Start of Material for the task
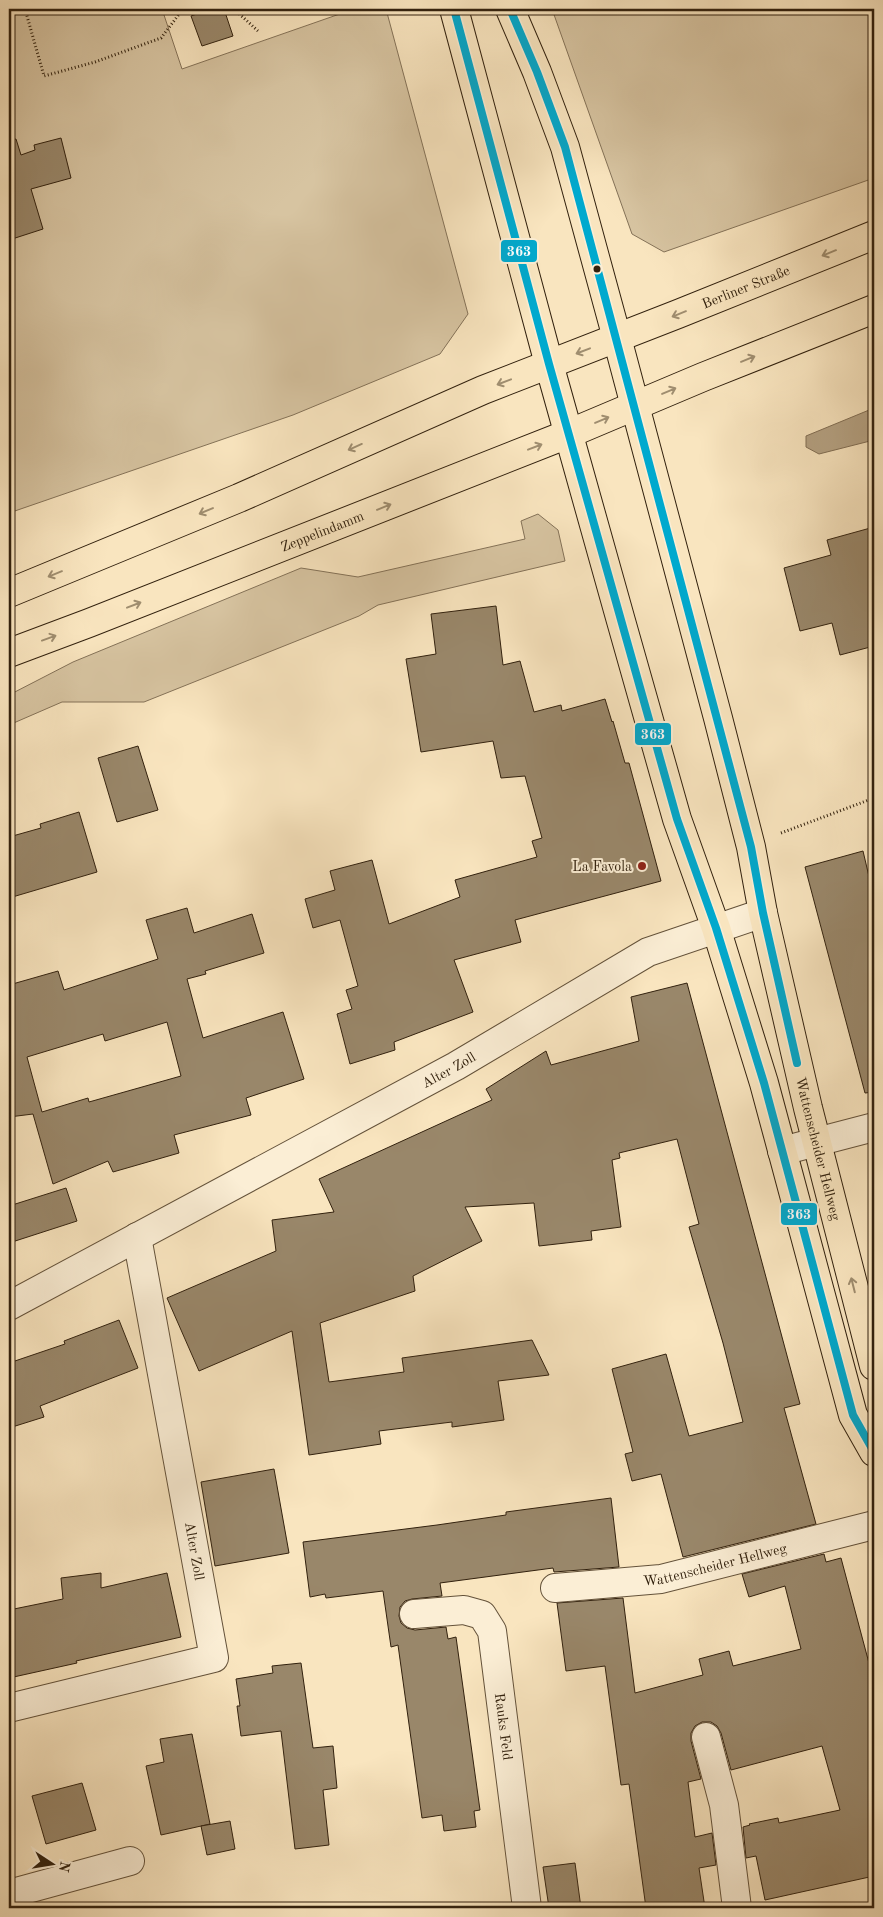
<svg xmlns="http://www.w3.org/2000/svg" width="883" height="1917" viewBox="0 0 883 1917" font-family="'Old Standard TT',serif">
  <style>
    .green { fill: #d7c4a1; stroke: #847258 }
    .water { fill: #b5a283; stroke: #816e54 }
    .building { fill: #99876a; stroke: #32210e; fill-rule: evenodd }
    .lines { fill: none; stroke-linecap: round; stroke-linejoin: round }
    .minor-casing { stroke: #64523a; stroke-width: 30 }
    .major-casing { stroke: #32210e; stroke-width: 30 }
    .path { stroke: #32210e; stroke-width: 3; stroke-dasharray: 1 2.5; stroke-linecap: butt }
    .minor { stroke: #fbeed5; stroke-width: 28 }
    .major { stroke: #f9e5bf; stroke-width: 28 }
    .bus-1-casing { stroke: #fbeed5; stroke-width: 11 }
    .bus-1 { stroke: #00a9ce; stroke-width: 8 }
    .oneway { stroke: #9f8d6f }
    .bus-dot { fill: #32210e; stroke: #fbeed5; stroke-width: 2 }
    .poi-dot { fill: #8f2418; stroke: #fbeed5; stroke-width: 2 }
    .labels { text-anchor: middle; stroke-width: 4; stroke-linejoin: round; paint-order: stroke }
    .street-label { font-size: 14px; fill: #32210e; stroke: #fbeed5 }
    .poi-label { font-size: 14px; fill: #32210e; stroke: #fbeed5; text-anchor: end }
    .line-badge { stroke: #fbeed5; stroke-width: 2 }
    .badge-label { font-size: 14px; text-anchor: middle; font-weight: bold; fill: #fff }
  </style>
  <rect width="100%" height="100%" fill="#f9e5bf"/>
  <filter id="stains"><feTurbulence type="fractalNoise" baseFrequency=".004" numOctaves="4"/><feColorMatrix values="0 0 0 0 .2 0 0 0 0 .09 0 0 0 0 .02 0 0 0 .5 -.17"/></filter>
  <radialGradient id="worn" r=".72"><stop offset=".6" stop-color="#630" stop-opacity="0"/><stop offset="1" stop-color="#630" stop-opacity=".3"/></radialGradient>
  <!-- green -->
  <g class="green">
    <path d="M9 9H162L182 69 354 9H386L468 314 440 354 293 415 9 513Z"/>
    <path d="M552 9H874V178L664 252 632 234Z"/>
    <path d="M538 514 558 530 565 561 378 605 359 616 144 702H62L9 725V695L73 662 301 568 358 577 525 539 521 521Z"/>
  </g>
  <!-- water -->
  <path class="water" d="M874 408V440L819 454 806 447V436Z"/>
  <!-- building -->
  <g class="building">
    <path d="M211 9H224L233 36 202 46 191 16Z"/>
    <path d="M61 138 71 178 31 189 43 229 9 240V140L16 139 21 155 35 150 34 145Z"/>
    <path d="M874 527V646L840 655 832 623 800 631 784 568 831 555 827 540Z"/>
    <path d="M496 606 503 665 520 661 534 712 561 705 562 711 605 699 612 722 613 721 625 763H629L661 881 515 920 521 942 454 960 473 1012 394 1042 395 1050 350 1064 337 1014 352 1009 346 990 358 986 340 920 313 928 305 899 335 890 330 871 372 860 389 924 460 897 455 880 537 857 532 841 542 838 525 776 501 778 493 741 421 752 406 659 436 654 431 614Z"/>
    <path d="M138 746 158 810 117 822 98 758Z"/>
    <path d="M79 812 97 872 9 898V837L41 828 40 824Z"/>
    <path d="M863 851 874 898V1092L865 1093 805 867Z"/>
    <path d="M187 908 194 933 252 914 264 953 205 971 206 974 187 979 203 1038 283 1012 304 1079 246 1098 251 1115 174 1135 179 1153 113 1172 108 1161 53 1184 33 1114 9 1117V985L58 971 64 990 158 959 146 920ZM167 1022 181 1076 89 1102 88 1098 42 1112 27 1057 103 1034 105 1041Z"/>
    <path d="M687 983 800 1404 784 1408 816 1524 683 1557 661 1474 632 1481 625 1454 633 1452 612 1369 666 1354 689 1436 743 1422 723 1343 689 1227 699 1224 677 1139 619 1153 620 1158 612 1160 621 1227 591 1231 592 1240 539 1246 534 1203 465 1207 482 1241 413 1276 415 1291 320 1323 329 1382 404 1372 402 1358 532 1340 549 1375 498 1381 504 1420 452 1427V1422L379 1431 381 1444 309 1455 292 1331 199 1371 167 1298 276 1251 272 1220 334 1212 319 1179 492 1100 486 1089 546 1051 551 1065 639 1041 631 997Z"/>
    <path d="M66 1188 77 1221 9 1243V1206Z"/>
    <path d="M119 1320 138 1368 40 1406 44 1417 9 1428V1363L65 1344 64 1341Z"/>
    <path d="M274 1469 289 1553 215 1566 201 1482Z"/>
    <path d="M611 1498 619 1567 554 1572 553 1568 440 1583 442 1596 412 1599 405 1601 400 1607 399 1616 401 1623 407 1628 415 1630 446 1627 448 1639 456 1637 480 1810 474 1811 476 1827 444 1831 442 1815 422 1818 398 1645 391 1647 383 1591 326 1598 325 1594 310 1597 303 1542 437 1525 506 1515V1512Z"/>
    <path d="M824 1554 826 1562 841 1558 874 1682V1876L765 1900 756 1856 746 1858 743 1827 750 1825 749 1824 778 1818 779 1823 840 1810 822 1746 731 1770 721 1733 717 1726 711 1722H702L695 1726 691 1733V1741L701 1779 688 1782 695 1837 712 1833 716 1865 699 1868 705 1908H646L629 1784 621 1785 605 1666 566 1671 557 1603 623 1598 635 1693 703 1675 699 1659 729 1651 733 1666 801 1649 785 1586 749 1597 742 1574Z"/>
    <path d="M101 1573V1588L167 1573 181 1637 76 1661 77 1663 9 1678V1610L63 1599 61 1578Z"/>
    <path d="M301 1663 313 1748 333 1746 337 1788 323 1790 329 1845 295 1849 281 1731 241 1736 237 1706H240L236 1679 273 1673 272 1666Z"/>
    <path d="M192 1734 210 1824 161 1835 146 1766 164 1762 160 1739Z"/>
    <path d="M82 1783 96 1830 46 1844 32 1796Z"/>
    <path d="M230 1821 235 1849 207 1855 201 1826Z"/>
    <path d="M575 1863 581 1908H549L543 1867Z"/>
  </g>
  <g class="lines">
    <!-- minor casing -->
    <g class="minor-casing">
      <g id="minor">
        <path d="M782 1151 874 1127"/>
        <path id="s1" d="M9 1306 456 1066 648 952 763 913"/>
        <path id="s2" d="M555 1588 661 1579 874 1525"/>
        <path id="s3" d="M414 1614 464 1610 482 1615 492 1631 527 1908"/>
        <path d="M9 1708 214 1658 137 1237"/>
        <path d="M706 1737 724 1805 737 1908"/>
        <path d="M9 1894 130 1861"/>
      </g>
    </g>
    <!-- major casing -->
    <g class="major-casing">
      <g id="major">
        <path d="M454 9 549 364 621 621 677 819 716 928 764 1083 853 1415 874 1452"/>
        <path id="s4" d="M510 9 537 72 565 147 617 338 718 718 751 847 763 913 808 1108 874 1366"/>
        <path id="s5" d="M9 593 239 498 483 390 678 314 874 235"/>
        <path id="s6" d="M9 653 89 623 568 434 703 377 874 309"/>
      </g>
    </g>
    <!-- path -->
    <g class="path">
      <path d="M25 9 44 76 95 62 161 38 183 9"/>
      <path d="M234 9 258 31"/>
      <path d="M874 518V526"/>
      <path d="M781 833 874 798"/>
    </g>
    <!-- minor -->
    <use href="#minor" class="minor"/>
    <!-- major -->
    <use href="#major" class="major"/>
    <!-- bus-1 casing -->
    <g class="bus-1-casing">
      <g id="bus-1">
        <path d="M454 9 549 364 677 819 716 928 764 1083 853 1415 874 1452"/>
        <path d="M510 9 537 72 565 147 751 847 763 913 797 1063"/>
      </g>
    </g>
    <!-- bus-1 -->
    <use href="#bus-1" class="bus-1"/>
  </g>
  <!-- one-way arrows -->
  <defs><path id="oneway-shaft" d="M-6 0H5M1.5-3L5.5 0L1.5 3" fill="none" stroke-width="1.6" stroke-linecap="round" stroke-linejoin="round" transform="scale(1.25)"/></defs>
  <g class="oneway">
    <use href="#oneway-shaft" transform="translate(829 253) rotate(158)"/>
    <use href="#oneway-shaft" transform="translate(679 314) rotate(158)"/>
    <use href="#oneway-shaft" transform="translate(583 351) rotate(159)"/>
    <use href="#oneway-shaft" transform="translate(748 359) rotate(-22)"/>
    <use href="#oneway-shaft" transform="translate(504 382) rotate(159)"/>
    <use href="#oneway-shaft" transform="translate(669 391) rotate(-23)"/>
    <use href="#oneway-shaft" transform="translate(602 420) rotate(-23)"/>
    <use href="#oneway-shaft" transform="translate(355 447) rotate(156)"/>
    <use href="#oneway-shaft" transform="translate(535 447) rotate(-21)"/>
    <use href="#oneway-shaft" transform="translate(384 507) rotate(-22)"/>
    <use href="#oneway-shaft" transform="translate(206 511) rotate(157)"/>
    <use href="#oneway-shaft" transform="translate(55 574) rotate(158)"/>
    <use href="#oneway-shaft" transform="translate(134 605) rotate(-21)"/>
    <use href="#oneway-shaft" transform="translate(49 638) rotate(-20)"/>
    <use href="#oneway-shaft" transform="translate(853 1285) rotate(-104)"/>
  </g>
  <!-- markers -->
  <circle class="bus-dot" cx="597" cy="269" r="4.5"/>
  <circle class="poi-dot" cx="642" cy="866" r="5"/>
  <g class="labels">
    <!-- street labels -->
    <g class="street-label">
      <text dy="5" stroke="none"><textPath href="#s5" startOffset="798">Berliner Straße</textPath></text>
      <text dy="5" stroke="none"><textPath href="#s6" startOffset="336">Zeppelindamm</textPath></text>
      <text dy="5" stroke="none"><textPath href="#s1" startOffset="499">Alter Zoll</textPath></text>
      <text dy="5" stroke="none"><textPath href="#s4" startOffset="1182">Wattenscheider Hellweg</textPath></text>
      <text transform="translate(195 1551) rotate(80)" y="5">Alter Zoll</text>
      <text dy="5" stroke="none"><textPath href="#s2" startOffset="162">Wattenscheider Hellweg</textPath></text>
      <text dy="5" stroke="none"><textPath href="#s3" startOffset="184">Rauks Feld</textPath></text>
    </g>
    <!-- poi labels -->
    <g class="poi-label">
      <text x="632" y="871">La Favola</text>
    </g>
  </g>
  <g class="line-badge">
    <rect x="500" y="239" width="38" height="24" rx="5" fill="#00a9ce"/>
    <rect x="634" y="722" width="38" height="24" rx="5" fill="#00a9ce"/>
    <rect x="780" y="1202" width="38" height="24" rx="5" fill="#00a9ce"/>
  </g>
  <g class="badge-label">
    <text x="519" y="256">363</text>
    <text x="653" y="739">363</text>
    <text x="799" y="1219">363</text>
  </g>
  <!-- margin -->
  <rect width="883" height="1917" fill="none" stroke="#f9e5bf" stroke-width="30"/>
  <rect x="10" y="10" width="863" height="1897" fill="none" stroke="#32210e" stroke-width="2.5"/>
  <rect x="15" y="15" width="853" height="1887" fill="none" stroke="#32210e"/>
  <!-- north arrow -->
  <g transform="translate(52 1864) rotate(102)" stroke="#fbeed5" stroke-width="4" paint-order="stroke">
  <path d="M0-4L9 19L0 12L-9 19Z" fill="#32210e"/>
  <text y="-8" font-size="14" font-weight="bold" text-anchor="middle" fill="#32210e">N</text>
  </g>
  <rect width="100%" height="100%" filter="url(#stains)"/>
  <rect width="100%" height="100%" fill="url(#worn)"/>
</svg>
End of Material for the task
# Action item
For the string "order", go through the entries above and copy each line where it occurs.

# Answer section
    .labels { text-anchor: middle; stroke-width: 4; stroke-linejoin: round; paint-order: stroke }
  <g transform="translate(52 1864) rotate(102)" stroke="#fbeed5" stroke-width="4" paint-order="stroke">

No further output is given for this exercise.